The letdown feels like a physical drop. Ava steadies herself, swallows.

“Can you tell me if a young girl named Sophie has stopped by in the last hour?”

“Not on my watch. I’ve been here since nine.”

“All right,” she manages. “I’ll guess I’ll just wait, then.”

And before he has a chance to say otherwise she has planted herself in a sumptuous leather armchair, beneath a chandelier that glimmers with a thousand rainbow-hued crystals shaped like tears.

She doesn’t know how long she sits there, bag clasped tightly in her lap, legs crossed against the air-conditioned chill. Only that at some point her exhaustion catches up with her, and then she is nodding off. And then she’s sitting on a train with Sophie. They’re in the dining car, and Ava is trying to pour them coffee. But somehow it keeps missing both their cups. “I am sorry,” she keeps saying. “I’m so sorry. I don’t know what is wrong with me.”

“I don’t even know why you’re pouring it,” her daughter says, her voice sharply disdainful. “I don’t want any of that anyway. It’s disgusting.”

Ava glances down at the table to see that she’s been pouring not coffee, but dark red blood. It flows from the silver spout onto the white tablecloth, thick red stripes soaking into the fabric and dripping onto the floor.

“Oh my God,” she says, sickened. “Where is this from?”

“It’s from him.” Sophie points to one of the other tables, and Ava sees Ulrich Bergen slumped over the surface, blood pouring from a bullet wound in his head.

“Don’t you see,” Sophie shouts, leaping up. “You killed him. Just like you killed Oma. And you lied about it. You lie about everything. Everything!”

And then she’s turning and running off down the jolting aisle.

“Wait,” Ava tries to call. “Wait, sweetheart. Wait…”

“It’s too late.” The voice is chill, familiar: turning around, she sees Ilse, sitting where Sophie had just been, her eyes silvery and smug.

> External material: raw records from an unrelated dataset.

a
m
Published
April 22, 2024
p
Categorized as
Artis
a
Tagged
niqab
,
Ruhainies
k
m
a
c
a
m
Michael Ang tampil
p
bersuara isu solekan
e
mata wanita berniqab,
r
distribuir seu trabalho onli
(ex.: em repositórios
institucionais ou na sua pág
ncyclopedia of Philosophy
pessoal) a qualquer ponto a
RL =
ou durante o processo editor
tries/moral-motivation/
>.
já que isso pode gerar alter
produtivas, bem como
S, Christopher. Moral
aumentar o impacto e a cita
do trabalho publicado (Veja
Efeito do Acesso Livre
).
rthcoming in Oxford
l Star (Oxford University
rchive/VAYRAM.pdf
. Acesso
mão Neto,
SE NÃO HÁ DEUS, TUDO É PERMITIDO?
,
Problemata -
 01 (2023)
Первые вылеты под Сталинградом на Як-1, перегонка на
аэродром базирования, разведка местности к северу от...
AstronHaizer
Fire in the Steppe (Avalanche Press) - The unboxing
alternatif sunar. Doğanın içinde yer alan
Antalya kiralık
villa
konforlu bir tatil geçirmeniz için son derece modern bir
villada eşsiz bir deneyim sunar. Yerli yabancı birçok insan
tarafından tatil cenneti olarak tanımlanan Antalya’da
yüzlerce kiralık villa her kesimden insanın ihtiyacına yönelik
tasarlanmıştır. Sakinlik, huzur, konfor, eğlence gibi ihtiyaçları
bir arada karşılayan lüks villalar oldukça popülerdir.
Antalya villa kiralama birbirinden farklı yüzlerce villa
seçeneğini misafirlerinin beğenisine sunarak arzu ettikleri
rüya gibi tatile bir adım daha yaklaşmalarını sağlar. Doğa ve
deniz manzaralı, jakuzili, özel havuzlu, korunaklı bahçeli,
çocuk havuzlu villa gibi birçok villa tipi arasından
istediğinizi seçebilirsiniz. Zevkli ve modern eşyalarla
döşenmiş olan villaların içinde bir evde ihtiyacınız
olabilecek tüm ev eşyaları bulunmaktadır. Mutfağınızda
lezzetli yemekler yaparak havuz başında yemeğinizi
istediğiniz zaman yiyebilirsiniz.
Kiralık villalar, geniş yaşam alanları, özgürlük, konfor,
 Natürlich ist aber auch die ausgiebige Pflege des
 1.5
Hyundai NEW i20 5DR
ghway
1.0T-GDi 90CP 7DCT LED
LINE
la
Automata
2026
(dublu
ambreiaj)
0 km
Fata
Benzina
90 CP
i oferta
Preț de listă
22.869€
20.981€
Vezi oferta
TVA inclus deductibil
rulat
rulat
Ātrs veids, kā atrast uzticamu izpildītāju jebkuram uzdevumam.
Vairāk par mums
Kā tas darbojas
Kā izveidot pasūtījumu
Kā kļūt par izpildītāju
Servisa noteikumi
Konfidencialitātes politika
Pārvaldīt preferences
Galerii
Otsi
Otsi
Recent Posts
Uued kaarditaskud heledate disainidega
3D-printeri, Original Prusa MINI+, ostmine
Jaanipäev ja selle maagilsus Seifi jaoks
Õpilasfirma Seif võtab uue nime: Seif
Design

“It’s too late,” she says triumphantly. “You’ve missed your chance, just like you always do. You’ve missed it. Missed it…”

“Miss!”

Ava wakes with a start. Standing before her is the doorman, looking embarrassed. Behind him is an old woman with silvered hair and bright pink lipstick. She is wearing a green spring coat and a black beret, holding a bag from Shakespeare and Co.

“Yes,” says Ava, shaking her head groggily. “I’m so sorry.”

“You said you had something for Dr. Bauer?” He nods toward the woman.

“Yes. Oh, yes.” Stumbling to her feet, Ava clears her throat. “Dr. Bauer?” she asks.

“Yes.” The woman smiles, looking politely puzzled. The lines in her face are deep and intricately intersecting, like the folds in a soft, often-folded map.

Ava finds herself laughing: with relief, with shock. With sheer joy. The woman looks alarmed.

“I’m sorry,” she says. “Do I know you?”

“No.” Ava takes a deep breath. “But I’m your niece.”





19.


    Ava


1989

Upstairs, she sits on a miniaturized couch that is almost as overstuffed as the room’s riotous bookshelves. Covering three walls, Renate Bauer’s book collection looks like the setting for some antiquarian whodunit: weathered spines of varying hues, sizes, and degrees of wear packed and piled together so tightly that the effect is one of book-patterned wallpaper. Even the air smells bookish: like lavender and old paper, tinged by a faint hint of strong coffee.

“Do you want ice in your water?” calls Renate Bauer from her kitchen.

“Only if it’s no bother,” Ava calls back. And then: “I’m so sorry, really. I haven’t eaten or really drunk much today—I suppose I’m dehydrated. I’ve been running around trying to find my daughter, who ran out rather angry with me…” She trails off, realizing she must seem even more of a lunatic than she had downstairs, even before she (quite literally) fainted.